_What you need to do_
Reproduce the Pi Day text below word for word, from its first line to its last. Leave out the listing that follows it.

_Source extract_
§ §

Overview
March 14, 3/14, or 3.14 is Pi Day. Those who live in countries that write the date backward may disagree and claim that Pi Day is 22 July (22 divided by 7). When I was young, I found the history of pi interesting, and I have never forgotten the anecdote of William Shanks.
A Brief History Of Pi
Pi, one of the most well-known mathematical constants (often represented by the lower-case Greek letter π), is the ratio of the circumference of a circle to its diameter. For any circle, the distance around the edge is slightly more than three times the distance across. Pi is an irrational number (a decimal number with no end and no repeating pattern). In fact, pi is the most widely studied number in all of mathematics. The number pi is essential to understanding geometry and has applications in physics, astronomy, mathematics, and space exploration. Used in architecture and construction, pi is an integral part of building everything from arches and bridges to the Pyramids of Giza.
The ancients knew about pi, but since they had no method to calculate a curve, they approximated pi to 3. Around 250 BC, Archimedes, a Greek mathematician, was the first to use an algorithmic approach to calculate pi. Archimedes drew a polygon inside a circle, drew a second polygon outside of the circle, and calculated their perimeters. For example, the perimeters of four-sided polygons would result in pi being between 2.8 and 4. Archimedes continued adding more and more sides to both polygons, getting closer and closer to the shape of the circle. Stopping when he reached 96-sided polygons, Archimedes proved that pi is between 3.1408 and 3.1429. In other words, Archimedes calculated pi to two decimal places (almost three) with at least a 99.97% accuracy. For most real-world problems, this was more than enough.
Over the next two millennia, others continued to use Archimedes’ method to calculate pi. By 1610, Ludolph Van Ceulen had spent most of his 70-year life calculating pi to 35 decimal places. He used polygons with 4,611,686,018,427,387,904 sides! After his death, 3.14159265358979323846264338327950288 was engraved on his tombstone. In Germany, pi is still sometimes called the “Ludolphine number”.

§ §

_Material shown_
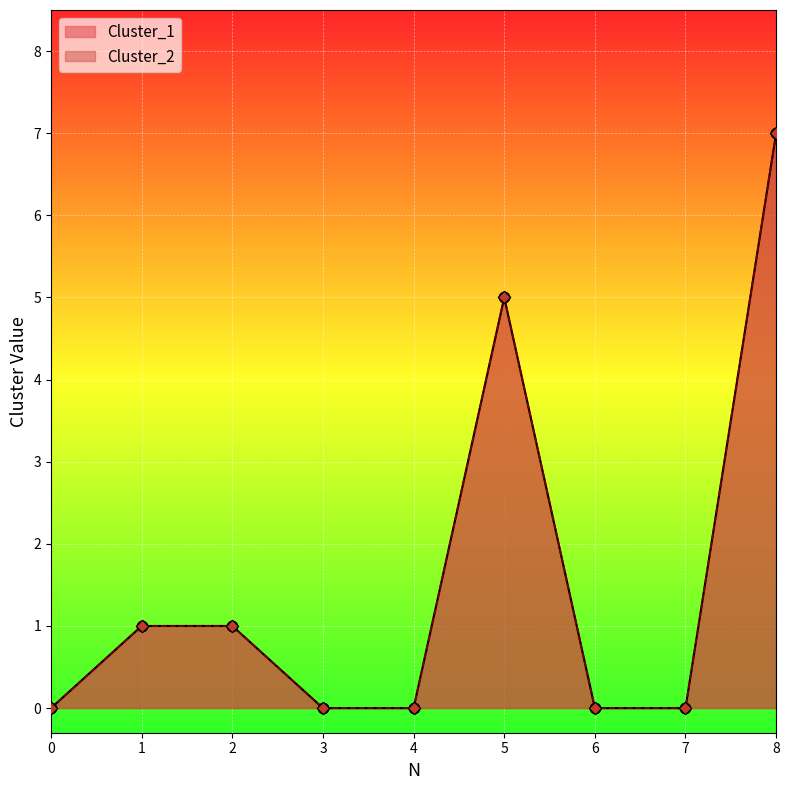

Which series has the largest total across all categories?

Cluster_1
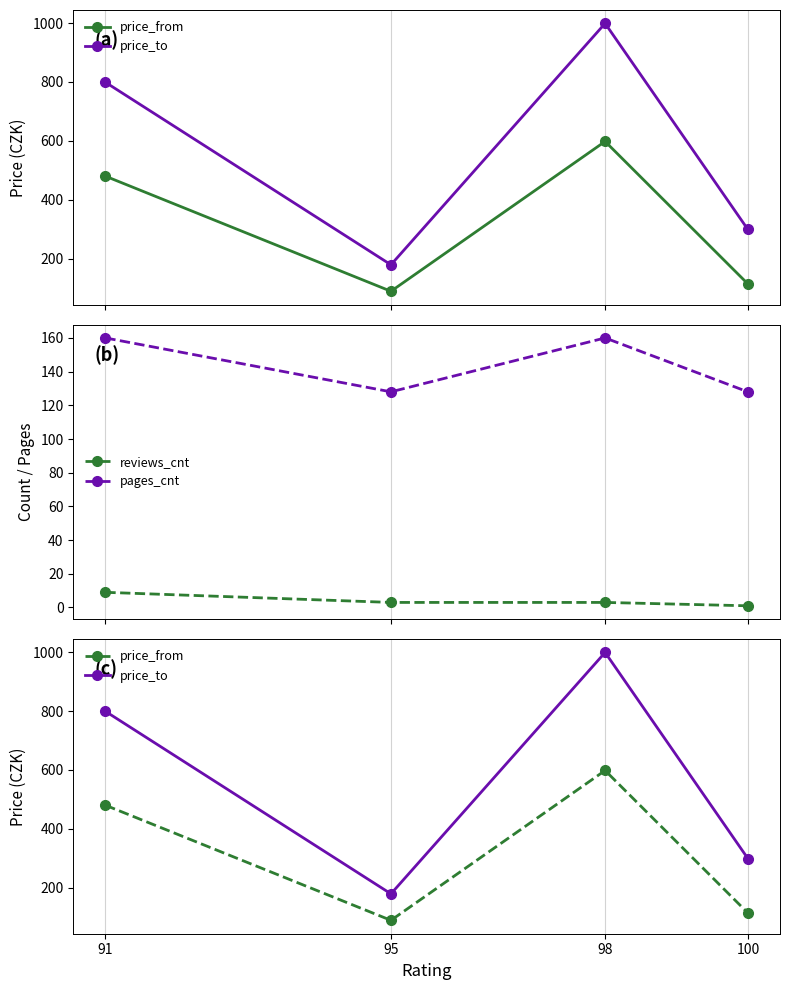

True or false: price_to and price_from cross at least once.

False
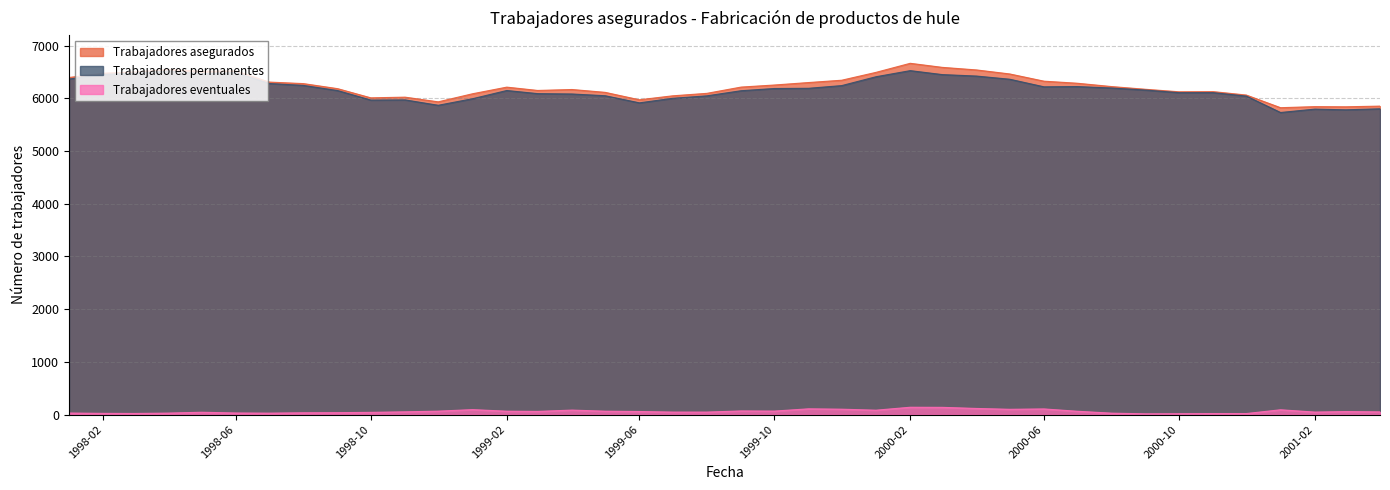

At how many categories does at least one series exceed 6031?

32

§ §

_Response to this task_
Overview
March 14, 3/14, or 3.14 is Pi Day. Those who live in countries that write the date backward may disagree and claim that Pi Day is 22 July (22 divided by 7). When I was young, I found the history of pi interesting, and I have never forgotten the anecdote of William Shanks.
A Brief History Of Pi
Pi, one of the most well-known mathematical constants (often represented by the lower-case Greek letter π), is the ratio of the circumference of a circle to its diameter. For any circle, the distance around the edge is slightly more than three times the distance across. Pi is an irrational number (a decimal number with no end and no repeating pattern). In fact, pi is the most widely studied number in all of mathematics. The number pi is essential to understanding geometry and has applications in physics, astronomy, mathematics, and space exploration. Used in architecture and construction, pi is an integral part of building everything from arches and bridges to the Pyramids of Giza.
The ancients knew about pi, but since they had no method to calculate a curve, they approximated pi to 3. Around 250 BC, Archimedes, a Greek mathematician, was the first to use an algorithmic approach to calculate pi. Archimedes drew a polygon inside a circle, drew a second polygon outside of the circle, and calculated their perimeters. For example, the perimeters of four-sided polygons would result in pi being between 2.8 and 4. Archimedes continued adding more and more sides to both polygons, getting closer and closer to the shape of the circle. Stopping when he reached 96-sided polygons, Archimedes proved that pi is between 3.1408 and 3.1429. In other words, Archimedes calculated pi to two decimal places (almost three) with at least a 99.97% accuracy. For most real-world problems, this was more than enough.
Over the next two millennia, others continued to use Archimedes’ method to calculate pi. By 1610, Ludolph Van Ceulen had spent most of his 70-year life calculating pi to 35 decimal places. He used polygons with 4,611,686,018,427,387,904 sides! After his death, 3.14159265358979323846264338327950288 was engraved on his tombstone. In Germany, pi is still sometimes called the “Ludolphine number”.